B24 : Vous venez de créer votre petite entreprise. Parlez-nous d’elle.
A.K : Je viens de créer une entreprise dont le nom est Edifice Alpha Oméga. Nous faisons le dessin, le dimensionnement, le contrôle, les devis et la construction des chantiers. Il y a d’autres services que nous allons insérer au fil du temps comme par exemple les réfections.
B24 : Pourquoi avez-vous voulu créer votre propre entreprise ?

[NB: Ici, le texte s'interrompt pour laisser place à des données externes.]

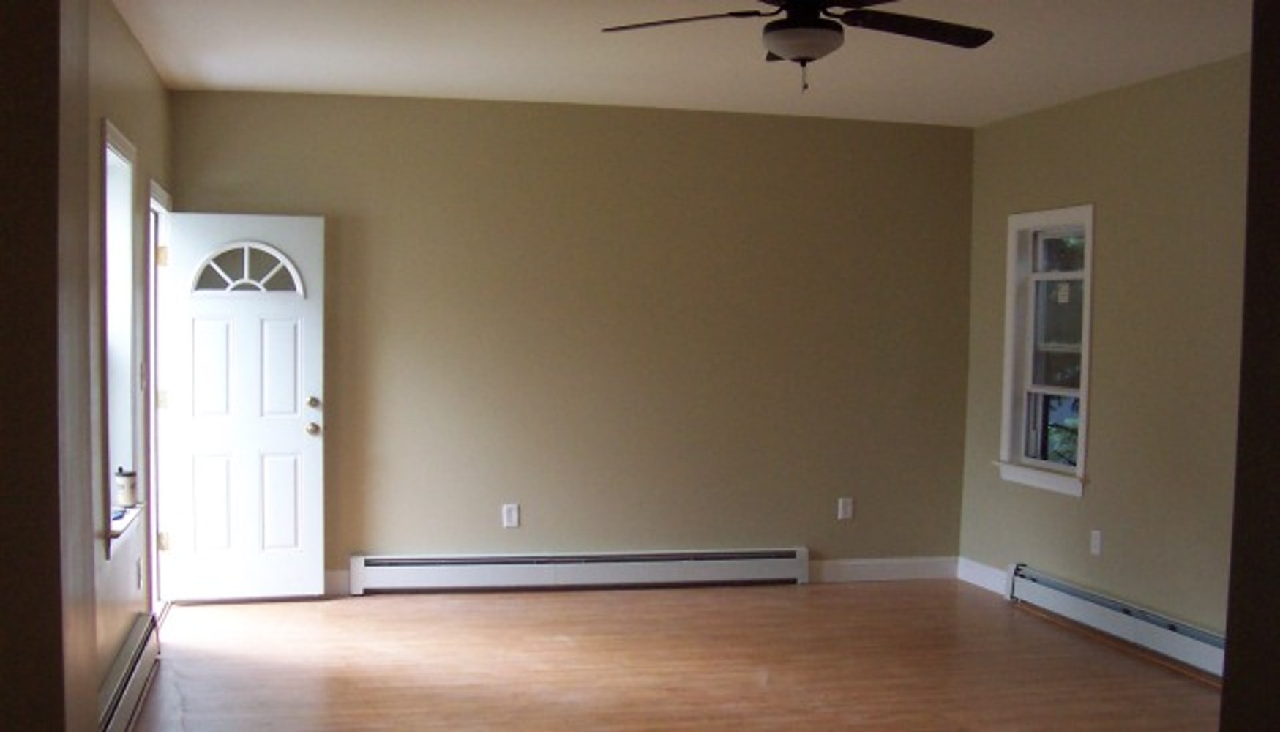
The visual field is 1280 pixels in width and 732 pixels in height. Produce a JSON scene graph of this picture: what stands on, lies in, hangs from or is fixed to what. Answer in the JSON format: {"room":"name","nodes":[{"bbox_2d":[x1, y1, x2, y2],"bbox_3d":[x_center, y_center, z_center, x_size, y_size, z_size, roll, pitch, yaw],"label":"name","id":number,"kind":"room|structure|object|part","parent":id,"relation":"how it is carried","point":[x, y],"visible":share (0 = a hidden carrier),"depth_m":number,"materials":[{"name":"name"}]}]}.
{"room":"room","nodes":[
{"label":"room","id":0,"kind":"room"},
{"bbox_2d":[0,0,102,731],"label":"near left wall","id":1,"kind":"structure","parent":0,"point":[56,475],"depth_m":1.91,"materials":[{"name":"paint"}]},
{"bbox_2d":[86,0,171,708],"bbox_3d":[-1.907,-0.175,4.584,0.170,2.685,5.598,0,4,-13],"label":"left wall","id":2,"kind":"structure","parent":0,"point":[126,110],"depth_m":5.34,"materials":[{"name":"paint"}]},
{"bbox_2d":[100,120,144,559],"bbox_3d":[-2.020,-0.277,5.145,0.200,1.539,1.036,0,4,-13],"label":"left window","id":3,"kind":"structure","parent":2,"relation":"in","point":[116,149],"depth_m":5.49,"materials":[{"name":"white"}]},
{"bbox_2d":[114,466,139,507],"bbox_3d":[-2.047,0.288,5.466,0.092,0.152,0.091,0,4,-13],"label":"cup","id":4,"kind":"object","parent":3,"relation":"on","point":[124,481],"visible":0.99,"depth_m":5.43,"materials":[{"name":"white"}]},
{"bbox_2d":[95,613,161,731],"bbox_3d":[-1.786,1.048,4.625,0.069,0.185,2.578,0,4,-13],"label":"baseboard heater","id":5,"kind":"object","parent":2,"relation":"attached to","point":[126,712],"visible":0.58,"depth_m":5.06,"materials":[{"name":"white metal"}]},
{"bbox_2d":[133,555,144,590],"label":"wall socket","id":6,"kind":"object","parent":2,"relation":"attached to","point":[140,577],"visible":0.99,"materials":[{"name":"white"}]},
{"bbox_2d":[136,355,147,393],"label":"light switch","id":7,"kind":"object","parent":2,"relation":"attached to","point":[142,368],"visible":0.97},
{"bbox_2d":[144,180,173,618],"bbox_3d":[-2.365,-0.018,6.521,0.194,2.102,1.086,0,4,-13],"label":"door frame","id":8,"kind":"structure","parent":2,"relation":"in","point":[154,200],"depth_m":6.93,"materials":[{"name":"white paint"}]},
{"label":"hinge","id":9,"kind":"part","parent":8,"relation":"part of","materials":[{"name":"gold metal"}]},
{"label":"hinge","id":10,"kind":"part","parent":8,"relation":"part of","materials":[{"name":"gold metal"}]},
{"bbox_2d":[163,211,327,603],"bbox_3d":[-2.030,-0.033,7.081,0.764,2.008,0.182,0,4,-13],"label":"front door","id":11,"kind":"structure","parent":8,"relation":"attached to","point":[320,572],"depth_m":7.08,"materials":[{"name":"white paint"}]},
{"bbox_3d":[-2.049,-0.757,7.125,0.498,0.266,0.051,1,4,0],"label":"fanlight window","id":12,"kind":"part","parent":11,"relation":"part of","materials":[{"name":"white glass"}]},
{"bbox_3d":[-1.708,-0.050,7.193,0.068,0.072,0.074,0,4,-13],"label":"deadbolt","id":13,"kind":"part","parent":11,"relation":"part of","materials":[{"name":"gold metal"}]},
{"bbox_3d":[-1.703,0.079,7.157,0.069,0.073,0.081,0,4,-13],"label":"doorknob","id":14,"kind":"part","parent":11,"relation":"part of","materials":[{"name":"gold metal"}]},
{"bbox_2d":[165,90,973,596],"bbox_3d":[-0.224,-0.361,7.660,4.660,2.673,0.166,0,4,-13],"label":"back wall","id":15,"kind":"structure","parent":0,"point":[420,219],"depth_m":7.58,"materials":[{"name":"paint"}]},
{"bbox_2d":[322,569,351,597],"bbox_3d":[-2.082,0.910,7.229,1.114,0.125,0.015,0,4,-13],"label":"baseboard","id":16,"kind":"structure","parent":15,"relation":"attached to","point":[329,579],"depth_m":7.33,"materials":[{"name":"white paint"}]},
{"bbox_2d":[501,502,520,528],"bbox_3d":[-0.705,0.561,7.556,0.085,0.140,0.013,0,4,-13],"label":"wall socket","id":17,"kind":"object","parent":15,"relation":"attached to","point":[512,514],"visible":0.99,"depth_m":7.55,"materials":[{"name":"white plastic"}]},
{"bbox_2d":[349,547,808,593],"bbox_3d":[-0.294,0.866,7.634,2.552,0.192,0.071,0,4,-13],"label":"baseboard heater","id":18,"kind":"object","parent":15,"relation":"attached to","point":[757,560],"visible":0.99,"depth_m":7.59,"materials":[{"name":"white metal"}]},
{"bbox_2d":[837,496,854,519],"bbox_3d":[1.207,0.546,7.962,0.078,0.126,0.009,0,4,-13],"label":"wall socket","id":19,"kind":"object","parent":15,"relation":"attached to","point":[848,509],"visible":0.99,"depth_m":7.96,"materials":[{"name":"white plastic"}]},
{"bbox_2d":[807,555,958,583],"bbox_3d":[1.442,0.908,8.016,0.987,0.126,0.015,0,4,-13],"label":"baseboard","id":20,"kind":"structure","parent":15,"relation":"attached to","point":[910,566],"depth_m":8.00,"materials":[{"name":"white paint"}]},
{"bbox_2d":[77,579,1244,731],"bbox_3d":[0.612,1.324,3.524,5.044,0.114,9.178,0,4,-13],"label":"floor","id":21,"kind":"structure","parent":0,"point":[542,602],"depth_m":5.95,"materials":[{"name":"brown wood"}]},
{"bbox_2d":[101,0,1263,127],"bbox_3d":[0.633,-1.485,3.990,5.051,0.122,7.775,0,4,-13],"label":"ceiling","id":22,"kind":"structure","parent":0,"point":[214,52],"depth_m":5.92,"materials":[{"name":"white paint"}]},
{"bbox_2d":[600,0,996,93],"bbox_3d":[0.518,-1.213,4.199,1.246,0.444,1.234,0,4,-13],"label":"ceiling fan","id":23,"kind":"object","parent":22,"relation":"hanging from","point":[804,52],"visible":0.99,"depth_m":4.19,"materials":[{"name":"black metal"}]},
{"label":"fan blade","id":24,"kind":"part","parent":23,"relation":"part of","materials":[{"name":"brown wood"}]},
{"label":"fan blades","id":25,"kind":"part","parent":23,"relation":"part of","materials":[{"name":"brown wood"}]},
{"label":"fan blade","id":26,"kind":"part","parent":23,"relation":"part of","materials":[{"name":"wood"}]},
{"bbox_2d":[957,49,1251,660],"bbox_3d":[2.705,-0.144,5.210,0.159,2.670,5.970,0,4,-13],"label":"right wall","id":27,"kind":"structure","parent":0,"point":[1063,509],"depth_m":6.44,"materials":[{"name":"paint"}]},
{"bbox_2d":[957,556,1009,596],"bbox_3d":[2.002,0.932,7.799,0.015,0.127,0.787,0,4,-13],"label":"baseboard","id":28,"kind":"structure","parent":27,"relation":"attached to","point":[978,568],"depth_m":7.87,"materials":[{"name":"white paint"}]},
{"bbox_2d":[995,204,1095,497],"bbox_3d":[2.205,-0.340,7.214,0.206,1.474,0.907,0,4,-13],"label":"right window","id":29,"kind":"structure","parent":27,"relation":"in","point":[1084,368],"depth_m":7.41,"materials":[{"name":"white paint"}]},
{"bbox_2d":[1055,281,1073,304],"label":"sticker","id":30,"kind":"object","parent":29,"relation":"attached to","point":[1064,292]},
{"bbox_2d":[1089,528,1102,555],"bbox_3d":[2.269,0.633,6.783,0.009,0.122,0.075,0,4,-13],"label":"wall socket","id":31,"kind":"object","parent":27,"relation":"attached to","point":[1095,542],"visible":0.98,"depth_m":6.78,"materials":[{"name":"white plastic"}]},
{"bbox_2d":[1007,563,1230,686],"bbox_3d":[2.369,1.008,6.199,0.072,0.194,2.695,0,4,-13],"label":"baseboard heater","id":32,"kind":"object","parent":27,"relation":"attached to","point":[1195,647],"visible":0.7,"depth_m":6.46,"materials":[{"name":"white metal"}]},
{"bbox_2d":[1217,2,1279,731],"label":"near right wall","id":33,"kind":"structure","parent":0,"point":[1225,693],"depth_m":1.80,"materials":[{"name":"paint"}]}
]}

A.K : J’ai choisi de créer ma propre entreprise car cela me permettra de m’exprimer librement dans le domaine. C’est-à-dire faire mes propres propositions au maitre d’ouvrage et faire moi-même les mises en œuvre. Aussi, je veux être autonome car j’ai une vision et je suis une femme battante. Je ne veux pas me limiter à être employée mais gérante de ma propre société.
B24 : Quels conseils donneriez-vous aux filles ou femmes qui souhaitent embrasser ce métier ?
A.K : Tout d’abord prendre conscience de la difficulté qu’il y aura à cause du genre. Il faut avoir l’amour du métier car même si tu es payée à des millions, sans amour, ça ne peut pas aller loin. Il y aura des propositions de corruption pour que le travail ne soit pas fait selon les normes.
Sans compter le fait que les études en génie civil coûtent vraiment cher. Tout cela peut constituer un frein. Mais avec la détermination et la persévérance on arrive toujours à faire ce qu’on aime. Autre chose dans le BTP, il faut avoir de la rigueur pour suivre exactement le cahier de mise en œuvre. Si l’ingénieur ou l’architecte fait des observations, il faut exécuter correctement. Le plus important c’est surtout avoir un conjoint qui approuve son métier et qui apporte son soutien malgré les contraintes.
B24 : C’est la journée internationale de la femme. Selon vous, qu’est-ce qui pourrait être fait pour améliorer les conditions de travail des femmes dans le domaine du BTP ?
A.K : Cette journée doit être utilisée pour mener des réflexions positives au lieu de s’attarder sur les festivités. Pour le cas des femmes qui sont dans le BTP, il serait bien de créer une association des femmes ingénieures et des femmes techniciennes. Cela nous permettra d’échanger par rapport à nos difficultés et à nos atouts.
Ainsi des solutions peuvent être trouvées. Cette association permettra également d’encourager et de coacher les jeunes filles qui souhaitent se lancer dans le domaine.
B24 : Votre dernier mot
A.K : Je dis d’abord merci à Dieu qui me donne la vie et la capacité d’aimer et d’exercer ce métier. Ensuite merci à mon époux qui est toujours là pour moi. Merci à Burkina 24 d’avoir voulu dans le cadre du 8-Mars, reconnaitre le noble boulot que je fais.